Open AccessEffects of autophagy and endocytosis on the activity of matrix metalloproteinase-2 in human renal proximal tubular cells under hypoxia
Author(s) -
Wenmin Yu,
Zhi Wang,
Yiping Li,
Lei Liu,
Jing Liu,
Fenggan Ding,
Xiaoyi Zhang,
Zhengyuan Cheng,
Pingsheng Chen
Publication year - 2017
Publication title -
molecular medicine reports
Language(s) - English
Resource type - Journals
SCImago Journal Rank - 0.727
H-Index - 56
eISSN - 1791-3004
pISSN - 1791-2997
DOI - 10.3892/mmr.2017.6358
Subject(s) - endocytosis , microbiology and biotechnology , autophagy , matrix metalloproteinase , filipin , biology , extracellular matrix , hypoxia (environmental) , cell , chemistry , apoptosis , biochemistry , membrane , organic chemistry , oxygen
Tubulointerstitial fibrosis is characterized by tubular atrophy with basement membrane thickening and accumulation of interstitial extracellular matrix (ECM).
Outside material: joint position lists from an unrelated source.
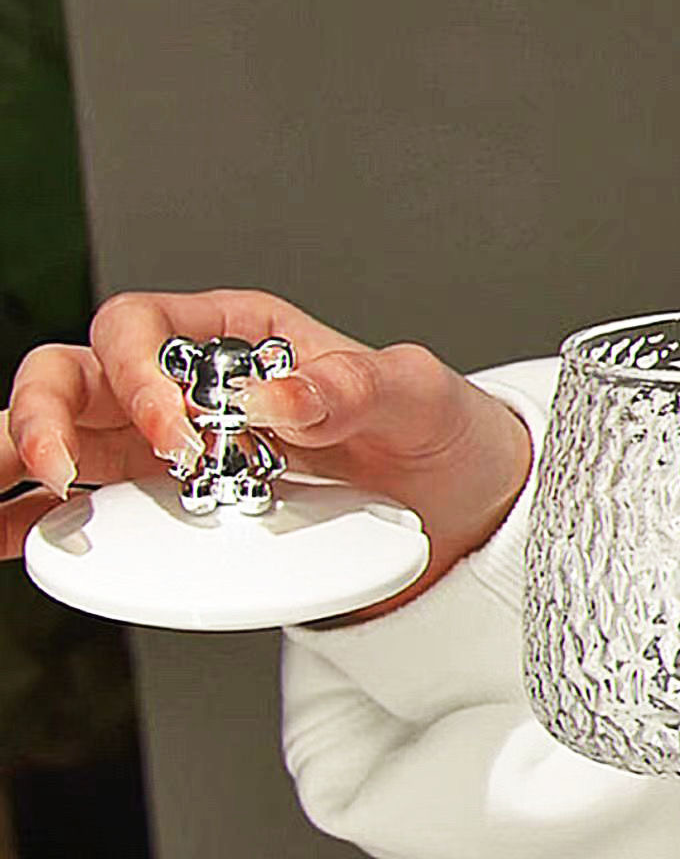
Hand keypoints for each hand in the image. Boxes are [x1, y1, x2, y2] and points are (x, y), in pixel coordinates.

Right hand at [1, 290, 531, 614]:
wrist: (453, 497)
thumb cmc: (431, 426)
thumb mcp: (412, 394)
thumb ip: (351, 384)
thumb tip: (276, 394)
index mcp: (242, 336)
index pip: (145, 327)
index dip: (135, 373)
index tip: (174, 434)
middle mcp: (196, 384)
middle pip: (79, 374)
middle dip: (45, 413)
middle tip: (57, 471)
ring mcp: (181, 445)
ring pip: (67, 433)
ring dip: (20, 456)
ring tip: (3, 500)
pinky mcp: (182, 500)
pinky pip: (95, 497)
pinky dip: (41, 514)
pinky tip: (15, 534)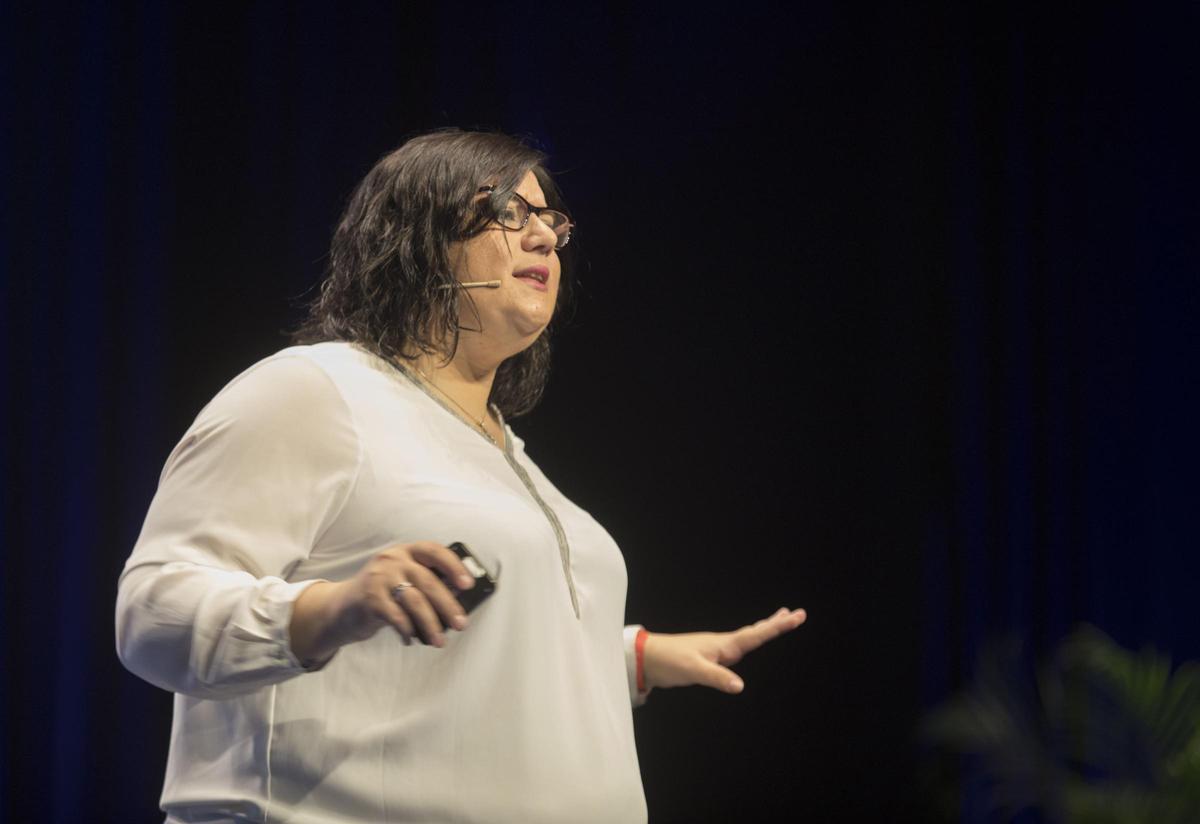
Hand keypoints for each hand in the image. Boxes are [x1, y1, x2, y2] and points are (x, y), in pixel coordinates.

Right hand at [290, 541, 475, 662]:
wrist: (341, 607)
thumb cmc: (383, 594)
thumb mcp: (403, 580)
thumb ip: (427, 583)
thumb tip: (459, 597)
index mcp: (406, 551)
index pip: (435, 551)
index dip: (454, 566)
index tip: (468, 584)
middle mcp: (393, 559)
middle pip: (428, 581)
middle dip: (448, 605)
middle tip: (462, 624)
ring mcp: (380, 577)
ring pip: (415, 601)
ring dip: (431, 624)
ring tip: (440, 641)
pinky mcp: (370, 598)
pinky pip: (397, 617)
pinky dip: (408, 631)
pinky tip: (411, 639)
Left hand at [642, 607, 806, 693]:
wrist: (648, 658)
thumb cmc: (669, 661)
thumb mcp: (694, 670)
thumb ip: (717, 677)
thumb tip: (740, 686)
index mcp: (723, 644)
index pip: (756, 634)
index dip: (777, 626)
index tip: (797, 616)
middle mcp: (723, 643)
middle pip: (755, 632)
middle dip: (776, 624)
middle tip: (797, 614)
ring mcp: (717, 649)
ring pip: (747, 638)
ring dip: (764, 629)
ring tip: (780, 620)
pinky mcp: (710, 657)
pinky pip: (737, 647)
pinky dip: (749, 641)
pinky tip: (748, 643)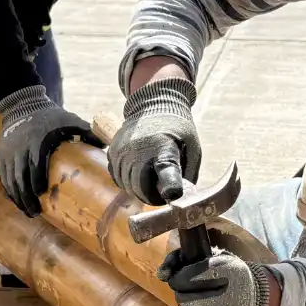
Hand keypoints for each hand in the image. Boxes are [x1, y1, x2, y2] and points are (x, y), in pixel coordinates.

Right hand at [0, 85, 97, 217]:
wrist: (22, 105)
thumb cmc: (50, 116)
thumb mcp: (69, 119)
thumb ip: (86, 131)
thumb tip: (105, 146)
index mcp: (38, 140)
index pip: (35, 162)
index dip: (36, 179)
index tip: (41, 194)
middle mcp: (20, 147)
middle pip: (20, 176)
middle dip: (26, 196)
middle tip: (35, 212)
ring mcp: (8, 152)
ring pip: (10, 179)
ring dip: (18, 197)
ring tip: (28, 211)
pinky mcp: (1, 155)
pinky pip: (3, 176)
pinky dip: (9, 190)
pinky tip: (17, 201)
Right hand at [107, 77, 201, 203]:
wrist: (154, 105)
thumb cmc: (178, 131)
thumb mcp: (192, 149)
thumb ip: (186, 176)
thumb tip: (179, 200)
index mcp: (164, 146)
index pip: (166, 170)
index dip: (170, 186)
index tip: (172, 195)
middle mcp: (138, 149)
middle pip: (141, 187)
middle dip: (152, 196)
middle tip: (162, 190)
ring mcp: (122, 151)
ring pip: (128, 186)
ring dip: (140, 189)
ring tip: (151, 175)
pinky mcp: (112, 153)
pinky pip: (118, 179)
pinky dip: (129, 181)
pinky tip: (139, 170)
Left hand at [158, 247, 276, 305]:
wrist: (257, 298)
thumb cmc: (226, 276)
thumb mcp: (210, 259)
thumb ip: (180, 259)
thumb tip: (161, 274)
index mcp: (231, 271)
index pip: (189, 277)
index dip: (178, 279)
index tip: (178, 280)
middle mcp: (235, 296)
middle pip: (188, 302)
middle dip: (182, 297)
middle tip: (188, 295)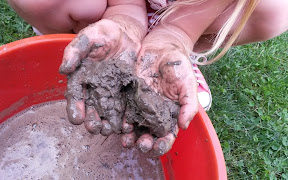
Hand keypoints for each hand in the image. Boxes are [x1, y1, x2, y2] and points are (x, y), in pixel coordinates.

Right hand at [59, 17, 144, 133]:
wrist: (126, 33)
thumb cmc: (103, 33)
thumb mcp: (88, 38)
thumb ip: (75, 51)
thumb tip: (63, 69)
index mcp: (81, 76)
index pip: (76, 95)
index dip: (75, 108)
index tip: (76, 119)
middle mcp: (94, 87)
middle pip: (91, 107)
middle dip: (91, 120)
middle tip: (94, 129)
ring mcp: (110, 90)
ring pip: (107, 110)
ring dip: (107, 122)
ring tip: (109, 131)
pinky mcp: (125, 91)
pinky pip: (124, 105)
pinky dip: (124, 116)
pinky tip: (126, 125)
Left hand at [121, 26, 198, 155]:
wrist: (161, 47)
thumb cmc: (178, 66)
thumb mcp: (188, 84)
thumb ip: (189, 105)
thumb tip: (183, 126)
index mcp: (170, 114)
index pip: (167, 134)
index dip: (163, 144)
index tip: (158, 148)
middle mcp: (155, 114)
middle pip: (149, 134)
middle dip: (145, 143)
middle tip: (142, 145)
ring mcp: (140, 106)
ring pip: (135, 127)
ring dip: (131, 136)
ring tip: (126, 141)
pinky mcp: (129, 96)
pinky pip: (123, 111)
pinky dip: (121, 120)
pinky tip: (119, 125)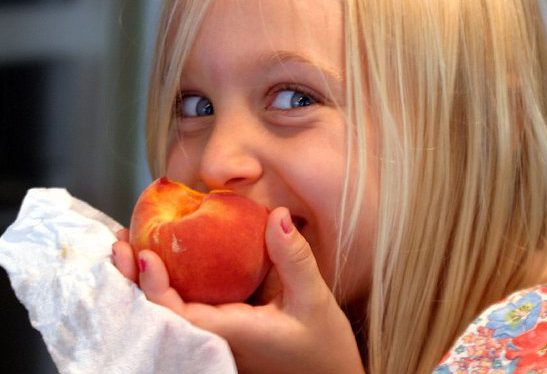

A decrease in the activity of matrix metalloproteinase‑2 (MMP‑2) may promote this process. Although proximal tubular cells are sensitive to oxygen deprivation, whether cellular autophagy or endocytosis induced by hypoxia can alter the activity of MMP‑2 remains to be elucidated. The aim of the present study was to investigate whether autophagy and endocytosis induced by hypoxia can have an effect on the activity of MMP‑2 in HK‑2 cells. The investigations involved exposing the HK‑2 cell line to an autophagy inhibitor, 3‑MA, or an endocytotic inhibitor, filipin. The mRNA expression of MMP‑2 was elevated in the hypoxic milieu. Furthermore, it was found that filipin increased the activity of MMP‑2 under hypoxia. These results suggested that autophagy and endocytosis were potential mediators for the altered expression of MMP‑2, and endocytosis was a potential target for regulating the activity of MMP‑2. These data suggested that hypoxia may be an important pro‑fibrogenic stimulus, which acts in part via endocytosis.